O primeiro trabalho que li Braulio Tavares foi um pequeno texto chamado "Os pensadores de São Tiago" que ele gentilmente enviou para o número 11 do Hiperespaço, publicado em 1986, uma edição especial de contos. Só mais tarde soube que aquele pequeno texto havia sido sua estreia na ficção.
Na sequência, Tavares tornou-se colaborador regular do fanzine Somnium, do Clube de Leitores de Ficção Científica, publicação na qual acompanhei cada um dos contos que posteriormente formariam a coletânea A espinha dorsal da memória, publicada em 1990 pela Editora Caminho, de Portugal, que recebeu o Prêmio Nova de melhor livro naquele ano. A coletânea ganhou edição brasileira em 1996, pela Editora Rocco, acrescida da coletânea inédita O mundo fantasmo.
Na primeira parte da edição brasileira estão doze contos que integram a memória coletiva do fandom brasileiro, como "Sympathy for the devil", ganhador do Prêmio Nova em 1989, "História de Maldum, o Mensageiro", que deu origem ao seu romance A máquina voadora (Rocco, 1994), e "Príncipe das sombras", história de invasão alienígena que vai da fc hard à cyberpunk e à space opera, num passeio completo pelo gênero. Sem esquecer de "Mestre-de-armas", conto vencedor do Prêmio Nova em 1990, considerado por muitos como seu melhor trabalho.
Contudo, destaco um dos mais curtinhos: "Mare Tenebrarum", que relata um drama infelizmente muito comum no Brasil: um temporal, a água entrando pela casa, cobrindo móveis e destruindo a realidade de uma família pobre, mas... e se a enxurrada fosse forte demais?
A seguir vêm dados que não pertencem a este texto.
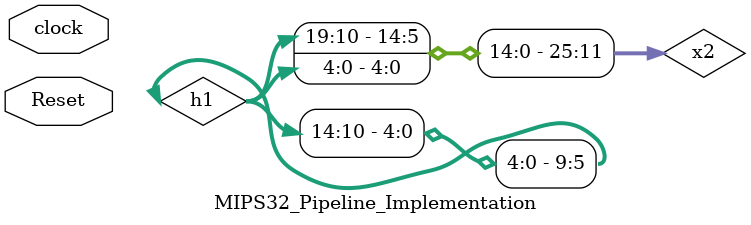
<source format=v>
module MIPS32_Pipeline_Implementation(input clock, Reset);
wire [63:0] x1,x2;
wire [31:0] w2,w3,w4,w6,w7,w9,w10;
wire m1,m2,m3,m5,m6,m7,m8,m9;
wire [8:0] n1;
wire [124:0] h1,h2;
wire [2:0] t1;
wire [1:0] ts1,ts2;
wire [74:0] s1,s2;
wire [70:0] g1;
wire [70:0] g2;
assign h1[19:15] = x2[25:21];
assign h1[14:10] = x2[20:16];
assign h1[9:5] = x2[20:16];
assign h1[4:0] = x2[15:11];
assign s1[74:70] = h2[124:120] ;
assign g1[70:69] = s2[74:73] ;
assign g1[36:5] = s2[68:37]  ;
assign g1[4:0]= s2[4:0] ;     

Multiplexer_2x1_32bit Pc_in_mux (.Input1(x1[63:32]),.Input2(w2),.Sel(m1),
.Mux_out(w3));

Adder_pc4 pc_incrementor (.Current_PC(w4),.Next_PC(x1[63:32]));

Instruction_memory PC_out_IFID_in (.PC_Read_address(w4),
.Instruction_Outt(x1[31:0]));

Register_IF_ID IF_ID_reg (.clk(clock),.IF_ID_in1(x1),.IF_ID_Ctrl(m2),
.IF_ID_out1(x2),.Flush(m8));

Control_Unit cu (.Opcode(x2[31:26]),.RegDst(n1[3]),.Branch(n1[6]),
.MemRead(n1[5]),.MemtoReg(n1[7]),.ALUOP1(n1[2]),.ALUOP2(n1[1])
,.MemWrite(n1[4]),.ALUSrc(n1[0]),.RegWrite(n1[8]),.Flush(m8));

Sign_extended se1 (.Immediate(x2[15:0]),.Sign_Immex(h1[51:20]));

Shift_left2 sll2 (.Sign_Immex(h1[51:20]),.sll2_out(w6));

Adder_branch adbc (.PC_PLUS_4(x2[63:32]),.Sign_Ex_sll_2(w6),.add_out(w2));

Hazard_Detection_Unit  hzdu (.IF_ID_Reg_Rt(x2[20:16]),.IF_ID_Reg_Rs(x2[25:21]),
.ID_EX_MemRead(h2[121]),.ID_EX_Reg_Rt(h2[9:5]),.PC_write(m5),.IF_ID_write(m2),
.Mux_HDU_out(m6));

Reg_File_module Rg (.clk(clock),.rs(x2[25:21]),.rt(x2[20:16]),.rd(g2[4:0])
,.write_data(w7),.Read_data1(h1[115:84]),.Read_data2(h1[83:52]),
.Reg_write(g2[70]),.PC_in(w3),.PC_Write(m5),.PC_out(w4));

comparator cmp ( .in1(h1[115:84]),.in2(h1[83:52]),.out(m7));

And1_gate and_br (.in1(m7),.in2(m8),.out(m1));

Multiplexer_2x1_9bit MUX_hzdu (.Input1(n1),.Input2(9'b0),.Sel(m6)
,.Mux_out(h1[124:116]));

Register_ID_EX idex_reg (.clk(clock),.ID_EX_in1(h1),.ID_EX_out1(h2));

ALU_control aluctrl (.ALU_Op1(h2[118]),.ALU_Op2(h2[117]),.Funct(h2[25:20]),
.ALU_Control(t1));

Multiplexer_4x1 alu_mux1 (.a(h2[115:84]),.b(w7),.c(s2[68:37]),.d(),.Sel_2(ts1)
,.ALU_MUX1_out(w9));
  
Multiplexer_4x1 alu_mux2 (.a(h2[83:52]),.b(w7),.c(s2[68:37]),.d(),.Sel_2(ts2)
,.ALU_MUX1_out(s1[36:5])); 

Multiplexer_2x1_32bit Immediate_mux (.Input1(s1[36:5]),.Input2(h2[51:20]),.Sel(h2[116]),
.Mux_out(w10));

ALU alu1 (.R_data1(w9),.R_data2(w10),.ALU_control(t1),
.ALU_Result(s1[68:37]),.zero(s1[69]));
 
Multiplexer_2x1_5bit MUX_rsrt (.Input1(h2[9:5]),.Input2(h2[4:0]),.Sel(h2[119]) 
,.Mux_out(s1[4:0])); 

Forwarding_Unit fu(.ID_EX_Reg_Rs(h2[19:15]),.ID_EX_Reg_Rt(h2[14:10]),
.EX_MEM_Reg_Rd(s2[4:0]),.EX_MEM_RegWrite(s2[74]),.MEM_WB_RegWrite(g2[70]),
.MEM_WB_Reg_Rd(g2[4:0]),.ForwardA(ts1),.ForwardB(ts2));     
 
Register_EX_MEM EX_MEM_Reg (.clk(clock),.EX_MEM_in1(s1),.EX_MEM_out1(s2));  

Data_memory DM ( .Mem_Write(s2[70]),.Mem_Read(s2[71]),.clk(clock),
 .Address(s2[68:37]),.Write_data(s2[36:5]),.Mem_Data(g1[68:37]));
 
Register_MEM_WB MEM_WB_Reg (.clk(clock),.MEM_WB_in1(g1),.MEM_WB_out1(g2));
 
Multiplexer_2x1_32bit last_mux (.Input1(g2[68:37]),.Input2(g2[36:5]),
.Sel(~g2[69]),.Mux_out(w7));
                                 
endmodule
</source>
Girando o livro de ponta-cabeça e lendo de trás-para-frente está Mundo fantasmo, que apresenta mais sete histórias, todas inéditas. "Oh Lord, won't you buy me" é praticamente uma homenagem ao fã brasileiro de fc&f, sempre a cata de mais e mais livros pelos sebos da cidade. É impossível não se identificar com o personagem que se encontra com Deus em pleno metrô paulista.
Mais homenagens em "Exame da obra de Giuseppe Sanz", história de um escritor de sucesso que produzia suas obras dissecando trabalhos alheios e revestindo-os com uma figuração moderna. E não é o que os autores fazem o tempo todo?
"História de Cassim, o Peregrino, e de um crime perfeito que Deus castigou" é uma espécie de sequência à "História de Maldun, o Mensageiro", menos assustadora mas igualmente deliciosa, na qual um homem relata aos seus companheiros de bebida um intrigante conto de amor, traição e imortalidade.
Tavares também experimentou formalmente em "Expedição às profundezas do oceano", história de horror urbano contada no único parágrafo de um relatório policial.
O conto que mais apreciei em Mundo fantasmo foi "E assim destruímos o Reino do Mal", no qual um guerreiro obcecado pela destruição do mal sobre a Terra acaba por tornar-se o próprio coração da maldade.
Tem muito mais, cada história é passagem para uma realidade diferente, repleta de sense of wonder que, no final das contas, é o que faz todos nós fãs da ficção fantástica.